Action item
Return the records exactly, keeping every line as it is.

Saved entries
.....
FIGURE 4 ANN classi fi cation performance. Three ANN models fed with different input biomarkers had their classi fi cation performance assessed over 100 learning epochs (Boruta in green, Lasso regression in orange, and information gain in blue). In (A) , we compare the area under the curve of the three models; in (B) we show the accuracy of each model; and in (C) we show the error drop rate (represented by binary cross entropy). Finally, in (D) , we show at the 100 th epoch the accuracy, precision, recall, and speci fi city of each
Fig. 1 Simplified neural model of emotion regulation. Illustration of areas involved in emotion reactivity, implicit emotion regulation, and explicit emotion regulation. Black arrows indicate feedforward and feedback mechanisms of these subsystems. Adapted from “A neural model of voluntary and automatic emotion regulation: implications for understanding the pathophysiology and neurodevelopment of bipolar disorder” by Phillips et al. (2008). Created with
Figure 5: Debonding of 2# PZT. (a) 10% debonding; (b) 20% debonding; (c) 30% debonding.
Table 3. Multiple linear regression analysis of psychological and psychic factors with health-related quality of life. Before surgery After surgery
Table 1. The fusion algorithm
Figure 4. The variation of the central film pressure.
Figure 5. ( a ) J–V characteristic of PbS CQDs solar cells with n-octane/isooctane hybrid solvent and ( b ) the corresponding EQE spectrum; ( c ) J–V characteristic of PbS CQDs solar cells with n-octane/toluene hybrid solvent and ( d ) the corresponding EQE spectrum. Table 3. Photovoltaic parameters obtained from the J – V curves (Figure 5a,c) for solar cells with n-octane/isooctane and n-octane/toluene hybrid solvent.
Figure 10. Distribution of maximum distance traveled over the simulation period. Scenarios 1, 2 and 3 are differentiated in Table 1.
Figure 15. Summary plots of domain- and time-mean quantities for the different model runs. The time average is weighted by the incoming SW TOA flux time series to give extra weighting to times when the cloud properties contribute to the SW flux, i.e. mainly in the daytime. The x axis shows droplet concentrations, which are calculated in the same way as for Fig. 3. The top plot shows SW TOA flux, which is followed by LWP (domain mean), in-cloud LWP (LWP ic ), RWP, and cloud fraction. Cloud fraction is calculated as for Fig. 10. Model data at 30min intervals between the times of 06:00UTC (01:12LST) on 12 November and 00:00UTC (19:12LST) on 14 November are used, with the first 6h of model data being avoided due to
.....
Expected answer
FIGURE 4 ANN classi fi cation performance. Three ANN models fed with different input biomarkers had their classi fi cation performance assessed over 100 learning epochs (Boruta in green, Lasso regression in orange, and information gain in blue). In (A) , we compare the area under the curve of the three models; in (B) we show the accuracy of each model; and in (C) we show the error drop rate (represented by binary cross entropy). Finally, in (D) , we show at the 100 th epoch the accuracy, precision, recall, and speci fi city of each
Fig. 1 Simplified neural model of emotion regulation. Illustration of areas involved in emotion reactivity, implicit emotion regulation, and explicit emotion regulation. Black arrows indicate feedforward and feedback mechanisms of these subsystems. Adapted from “A neural model of voluntary and automatic emotion regulation: implications for understanding the pathophysiology and neurodevelopment of bipolar disorder” by Phillips et al. (2008). Created with
Figure 5: Debonding of 2# PZT. (a) 10% debonding; (b) 20% debonding; (c) 30% debonding.
Table 3. Multiple linear regression analysis of psychological and psychic factors with health-related quality of life. Before surgery After surgery
Table 1. The fusion algorithm
Figure 4. The variation of the central film pressure.
Figure 5. ( a ) J–V characteristic of PbS CQDs solar cells with n-octane/isooctane hybrid solvent and ( b ) the corresponding EQE spectrum; ( c ) J–V characteristic of PbS CQDs solar cells with n-octane/toluene hybrid solvent and ( d ) the corresponding EQE spectrum. Table 3. Photovoltaic parameters obtained from the J – V curves (Figure 5a,c) for solar cells with n-octane/isooctane and n-octane/toluene hybrid solvent.
Figure 10. Distribution of maximum distance traveled over the simulation period. Scenarios 1, 2 and 3 are differentiated in Table 1.
Figure 15. Summary plots of domain- and time-mean quantities for the different model runs. The time average is weighted by the incoming SW TOA flux time series to give extra weighting to times when the cloud properties contribute to the SW flux, i.e. mainly in the daytime. The x axis shows droplet concentrations, which are calculated in the same way as for Fig. 3. The top plot shows SW TOA flux, which is followed by LWP (domain mean), in-cloud LWP (LWP ic ), RWP, and cloud fraction. Cloud fraction is calculated as for Fig. 10. Model data at 30min intervals between the times of 06:00UTC (01:12LST) on 12 November and 00:00UTC (19:12LST) on 14 November are used, with the first 6h of model data being avoided due to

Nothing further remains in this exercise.